Change on civil service exam riles officers
Scores for those seeking promotions now grouped; chiefs have more leeway
Promotions always rankle those who are passed over. But at least in police departments, spurned officers have long been reassured by the civil service system, which makes exam scores the basis for promotions and forces chiefs to explain why they elevated someone to captain or lieutenant over someone with a better score.
No more. The state has quietly rolled back that provision, and instead it now groups officers together by the range they scored (for instance, 93 to 100), which will let supervisors select from a pool of candidates instead of simply going down the list and promoting the highest scorers.
The change will give supervisors the long-sought ability to use a broader range of criteria to choose their commanders. But the shift, which was made with no public hearing or apparent feedback from unions, has touched off raw emotions among police officers, who spend months, sometimes years, cramming for the exams, and hundreds of dollars on test fees, classes, and books.
Detractors say it will only breed more cynicism about how fellow officers are promoted. And it could put chiefs in the awkward position of having to defend themselves against accusations of cronyism in their departments.
"It seems to go contrary to the foundation of what civil service is all about: the ability to eliminate political pressures both internally and externally," said James Machado, a Fall River sergeant and executive director of the Massachusetts Police Association, which represents officers across the state. "Some people have said, 'I don't fit in with the administration.
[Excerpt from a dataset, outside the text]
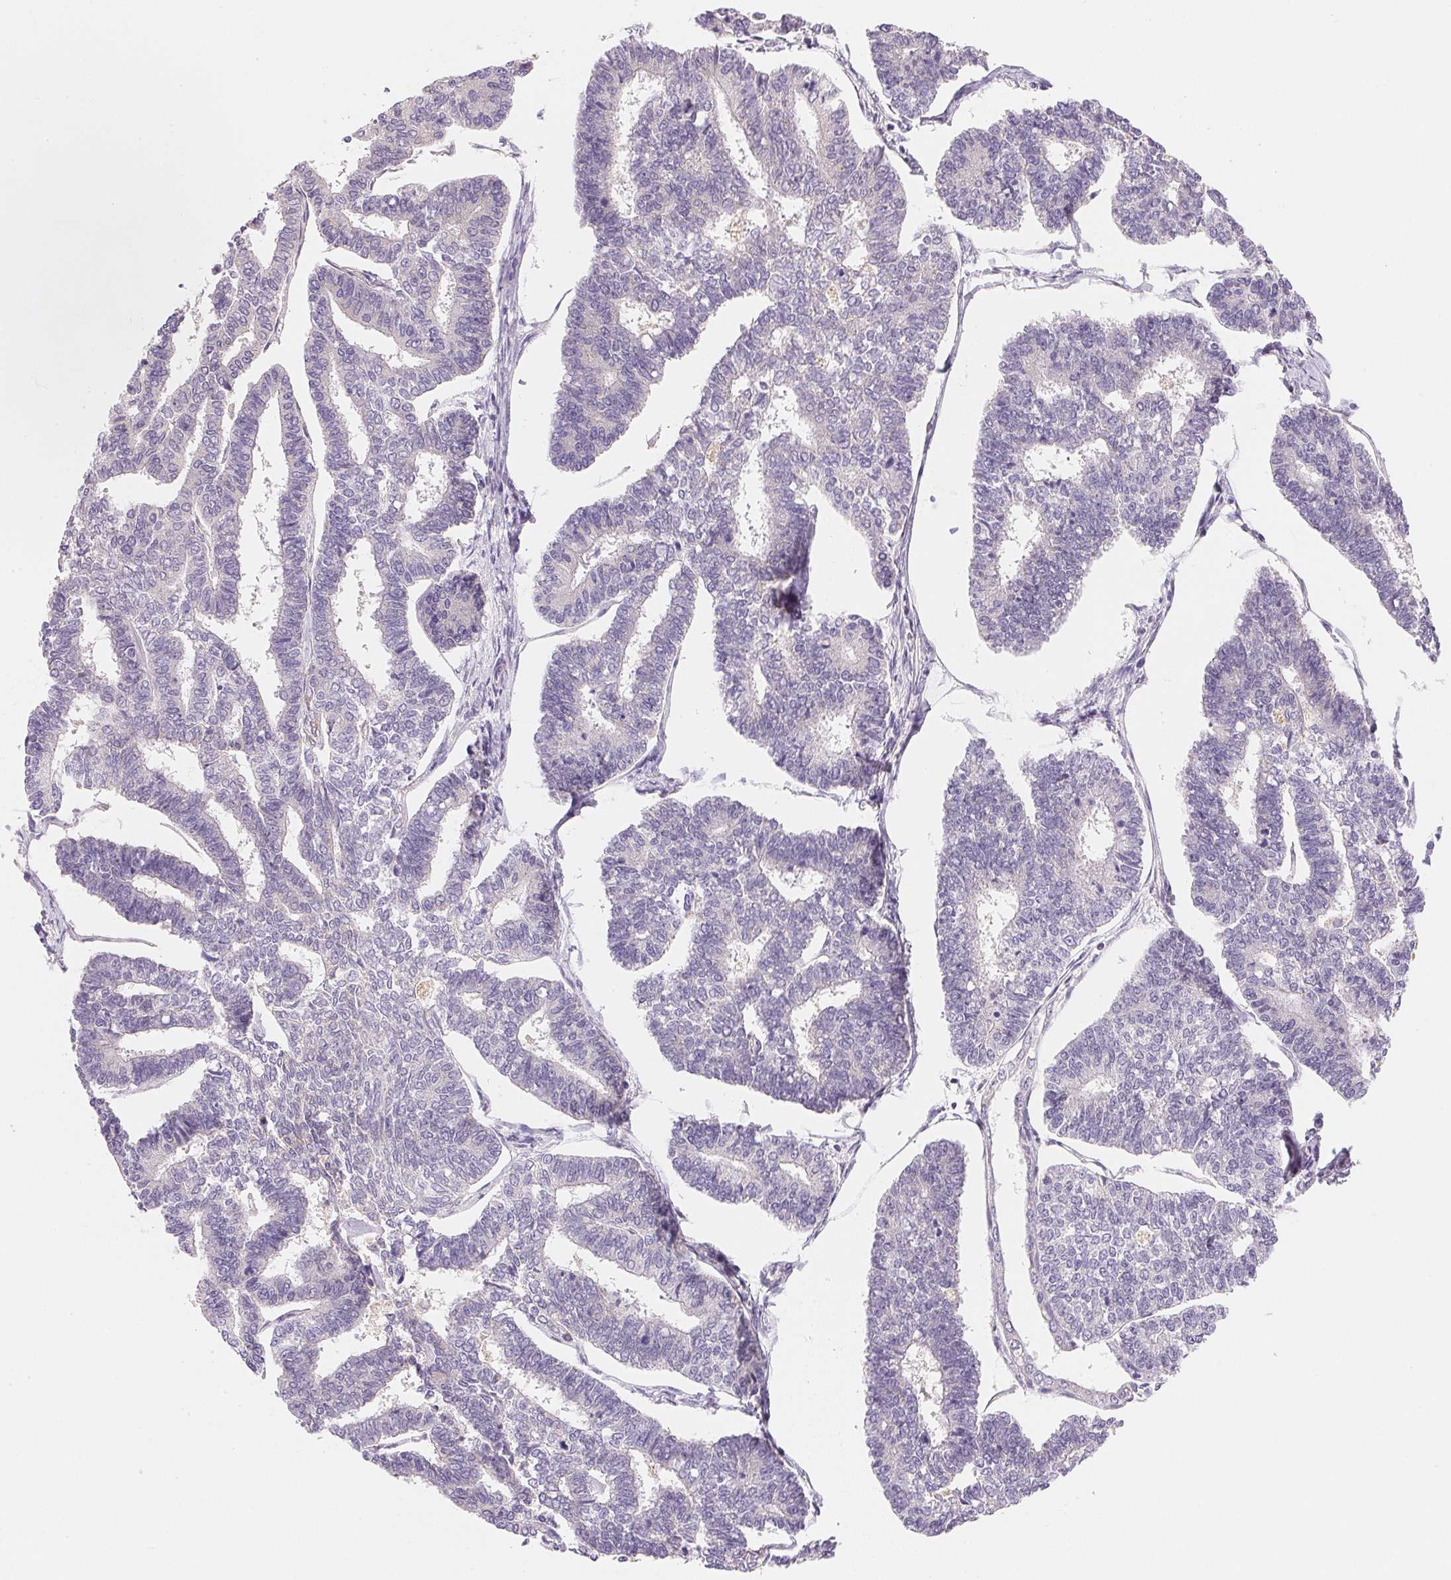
{"staining": {"intensity": "negative", "quantity": "none", "location": "none"}, "tissue": "endometrial cancer", "cell_type": "Tumor cells", "image_type": "cancer", "snomed": [{"axis": "morphology", "description": "Adenocarcinoma, NOS"}, {"axis": "topography", "description": "Endometrium"}], "caption": "Endometrial cancer was stained to show a protein in brown. There is no significant staining in tumor cells. The staining was performed using DAB to visualize the protein expression in brown, while the nuclei were stained in blue with hematoxylin (Magnification: 20x).", "gene": "MCOLN3", "patient": {"sex": "female", "age": 70}}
This was my only chance. . . . Now I feel that regardless of my grade I have little or no chance of being promoted.' "
But police chiefs say the change gives them more flexibility to include qualities such as work ethic, attendance, and leadership skills in their decisions. A consultant hired by the state Human Resources Division, which administers the tests, recommended the change on the basis that differences of a few points between candidates do not reliably predict who will perform the job better.
"It's no different than the private sec tor," said A. Wayne Sampson, a retired Shrewsbury chief and executive director of the Massachusetts Police Chiefs Association. "There are a lot more factors involved in picking part of your command staff than just the ranking of the test."
The move could also help chiefs diversify their command staff. Over the years, many department leaders have complained that the civil service exam was a stumbling block for minorities trying to move up.
"If [a minority candidate] were somewhere in the middle and someone else was slightly ahead of them, that's the factor you could use," said Brockton Police Chief William Conlon, whose department has no minorities in supervisor positions. "The department does need diversity."
But he said the change will cause friction with the rank and file if he and the union do not negotiate other criteria for promoting officers, such as a formal interview process.
Most public sector employees are required to take a civil service exam to win a job or promotion, but the tests have the highest profile in public safety jobs, where the competition for advancement is the fiercest.
The change affects 1,700 police officers who took the promotional exam for captain, lieutenant, and sergeant last October. The so-called banded scores were released last week, with officers divided into groups based on the range they scored in. Now, union officials say their members are livid that the agency said nothing about the change until months after officers took the exam.
The Massachusetts Coalition of Police and the Boston Police Patrolmen's Association filed an appeal Wednesday with the Civil Service Commission, arguing that state law dictates the state give notice of the change and allow time for a public hearing.
An Arlington lawyer, John Sofis Scheft, also filed a petition with the commission, asking for an investigation and charging that the change was not made in a transparent or even legal way. Many officers are also irate that the agency changed the passing grade for all three positions.
"You don't change the rules in the middle of the game," said Scheft, who has trained Boston police officers for promotional exams. "This is a monumental change in the civil service system. Do you think they could have had a public hearing?"
But Paul Dietl, the state's chief human resources officer, said the agency is not required to hold a public hearing for banding scores. He said that since 2006, the agency has been banding test scores for entry exams into the fire and police departments, and this is the first promotional exam administered since the agency began banding scores.
"It's not like this was done in the dead of night and no one saw the possibility of this coming," he said. "We've committed ourselves to test banding . . . We are in the business of trying to craft the very best testing instruments and selection instruments to get the very best people in public safety jobs."
Thomas Nee, president of the Boston patrolmen's union, agreed that scores should not be the only criteria, but said the way the change was implemented does not ensure fairness.
"It's got to be clear and free of partisan politics and nepotism," Nee said. "Those types of safeguards have to be built into a banding process and we didn't even get to that point."
Boston Police Commissioner Edward F. Davis agreed.
"I think the concept of banding . . . is a step in the right direction," he said. "However, and this is a big however, the way that it's happening is going to present serious problems for us, because of the suspicion that comes about when people view a system that they perceive as fair becoming more subjective."